Phylogenetic analysis of the new picorna-like virus, tentatively named "Anthonomus grandis iflavirus 1" (AgIV-1), identified in cotton boll weevil (Anthonomus grandis) and other viruses belonging to the families Iflaviridae and Dicistroviridae. The midpoint-rooted maximum-likelihood phylogenetic tree was constructed based on whole polyprotein sequences, using the FastTree method implemented in Geneious 11.1.5 software. The branch support was estimated using a Shimodaira-Hasegawa-like test.
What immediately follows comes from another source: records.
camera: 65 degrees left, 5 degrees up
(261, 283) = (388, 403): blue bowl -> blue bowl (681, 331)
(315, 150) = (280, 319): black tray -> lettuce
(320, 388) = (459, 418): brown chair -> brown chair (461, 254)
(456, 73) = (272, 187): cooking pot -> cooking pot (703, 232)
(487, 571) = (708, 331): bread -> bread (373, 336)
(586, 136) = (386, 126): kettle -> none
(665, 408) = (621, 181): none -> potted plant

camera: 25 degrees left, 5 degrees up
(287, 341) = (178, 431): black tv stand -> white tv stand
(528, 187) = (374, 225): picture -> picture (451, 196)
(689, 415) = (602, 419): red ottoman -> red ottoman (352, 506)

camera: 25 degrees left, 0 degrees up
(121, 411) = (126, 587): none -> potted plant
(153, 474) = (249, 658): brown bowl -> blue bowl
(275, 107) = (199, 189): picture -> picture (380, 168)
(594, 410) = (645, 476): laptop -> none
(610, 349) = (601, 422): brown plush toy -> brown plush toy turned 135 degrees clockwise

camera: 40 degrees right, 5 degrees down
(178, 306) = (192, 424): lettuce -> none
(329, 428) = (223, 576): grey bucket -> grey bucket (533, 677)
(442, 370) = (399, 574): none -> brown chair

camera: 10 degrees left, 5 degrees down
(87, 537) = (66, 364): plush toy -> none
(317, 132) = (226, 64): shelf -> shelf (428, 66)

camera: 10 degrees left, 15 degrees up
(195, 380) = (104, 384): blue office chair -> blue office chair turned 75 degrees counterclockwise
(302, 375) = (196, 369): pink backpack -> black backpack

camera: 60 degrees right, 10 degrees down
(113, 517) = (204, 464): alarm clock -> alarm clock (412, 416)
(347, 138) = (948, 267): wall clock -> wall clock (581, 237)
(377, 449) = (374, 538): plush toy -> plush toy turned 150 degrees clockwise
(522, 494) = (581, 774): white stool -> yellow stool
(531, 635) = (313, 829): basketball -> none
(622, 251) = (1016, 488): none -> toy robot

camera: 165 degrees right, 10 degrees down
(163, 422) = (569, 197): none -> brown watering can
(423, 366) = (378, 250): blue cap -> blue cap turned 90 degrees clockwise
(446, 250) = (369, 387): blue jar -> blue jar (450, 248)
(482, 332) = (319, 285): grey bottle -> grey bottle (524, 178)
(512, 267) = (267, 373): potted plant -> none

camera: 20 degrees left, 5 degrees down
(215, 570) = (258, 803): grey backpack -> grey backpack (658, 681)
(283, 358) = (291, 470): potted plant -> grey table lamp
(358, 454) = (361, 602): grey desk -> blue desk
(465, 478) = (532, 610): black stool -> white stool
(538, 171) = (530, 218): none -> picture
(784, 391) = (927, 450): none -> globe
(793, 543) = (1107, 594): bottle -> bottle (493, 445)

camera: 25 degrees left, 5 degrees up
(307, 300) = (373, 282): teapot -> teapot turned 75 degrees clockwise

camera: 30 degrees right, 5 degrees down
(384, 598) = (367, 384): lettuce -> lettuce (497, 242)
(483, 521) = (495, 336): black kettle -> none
The identification of new viruses infecting cotton boll weevil increases our knowledge of their diversity and evolution and provides new information that could lead to the development of biotechnological tools for its control. Few iflaviruses have been associated with symptoms or acute disease [25, 26], with deformed wing virus of honey bees being an exception [27]. Future studies with this new picorna-like virus will be focused on its prevalence, infectivity, and possible use as a viral vector to carry interfering RNA for biological control strategies.